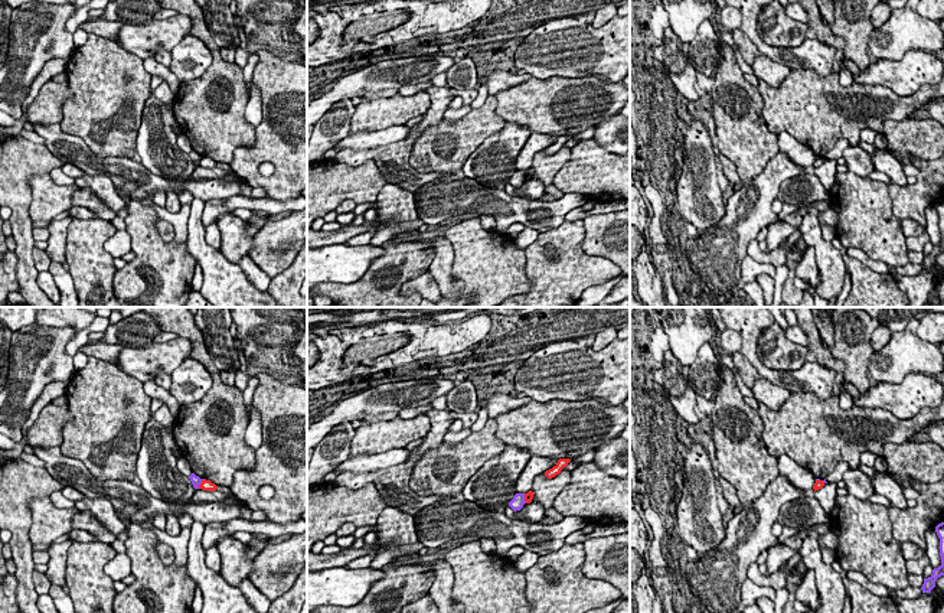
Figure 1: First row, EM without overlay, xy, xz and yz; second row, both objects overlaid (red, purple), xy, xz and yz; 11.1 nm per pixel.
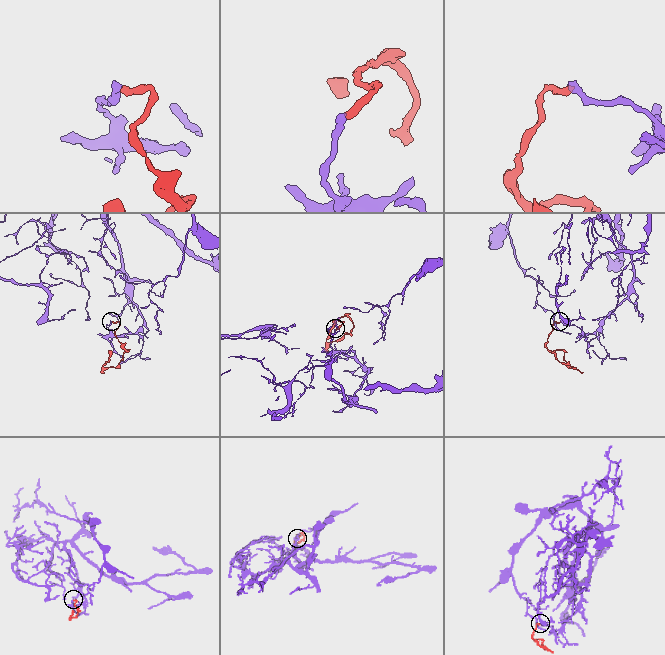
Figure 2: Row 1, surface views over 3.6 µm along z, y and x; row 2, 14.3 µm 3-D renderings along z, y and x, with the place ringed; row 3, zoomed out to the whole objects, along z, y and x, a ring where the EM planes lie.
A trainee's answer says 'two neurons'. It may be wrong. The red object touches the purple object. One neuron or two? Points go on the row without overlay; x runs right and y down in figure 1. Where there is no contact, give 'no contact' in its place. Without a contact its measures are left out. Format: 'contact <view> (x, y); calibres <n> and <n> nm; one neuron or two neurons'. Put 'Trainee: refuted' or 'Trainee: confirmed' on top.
Trainee: confirmed
contact xy (201, 160); calibres 130 and 120 nm; two neurons

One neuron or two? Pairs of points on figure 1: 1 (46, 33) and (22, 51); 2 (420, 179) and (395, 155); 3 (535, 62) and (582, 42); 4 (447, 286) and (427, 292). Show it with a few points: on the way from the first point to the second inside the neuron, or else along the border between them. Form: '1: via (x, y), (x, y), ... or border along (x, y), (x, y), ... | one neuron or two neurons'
1: via (41, 35), (28, 45) | one neuron
2: via (412, 176), (398, 162) | one neuron
3: via (546, 51), (571, 48) | one neuron
4: border along (430, 271), (441, 292) | two neurons

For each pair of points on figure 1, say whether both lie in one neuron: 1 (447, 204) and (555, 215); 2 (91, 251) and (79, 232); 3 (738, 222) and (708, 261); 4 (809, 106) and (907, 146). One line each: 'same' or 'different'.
1: same
2: same
3: same
4: same

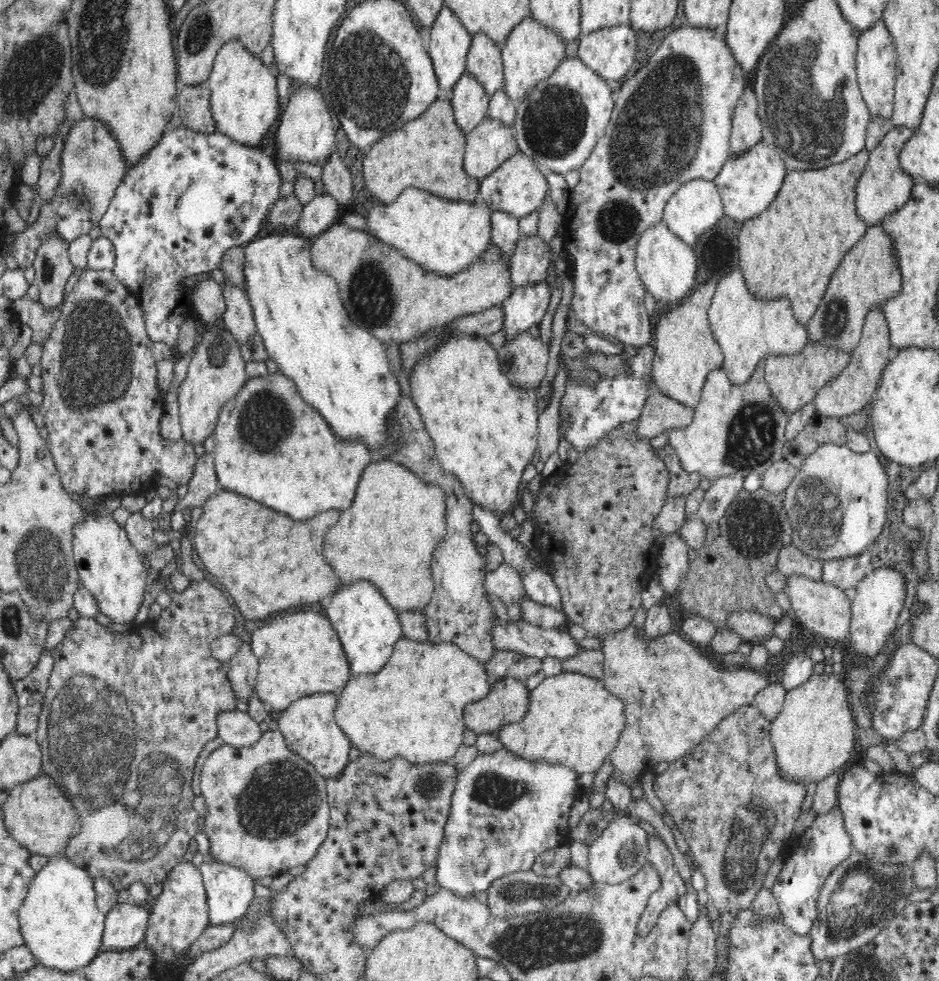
────────────────
• The task: Your answer must reproduce exactly the lines from the line with "For each pair" through the end of the material, both ends included, with every picture dropped.

• Solved problem:
For each pair of points on figure 1, say whether both lie in one neuron: 1 (447, 204) and (555, 215); 2 (91, 251) and (79, 232); 3 (738, 222) and (708, 261); 4 (809, 106) and (907, 146). One line each: 'same' or 'different'.
1: same
2: same
3: same
4: same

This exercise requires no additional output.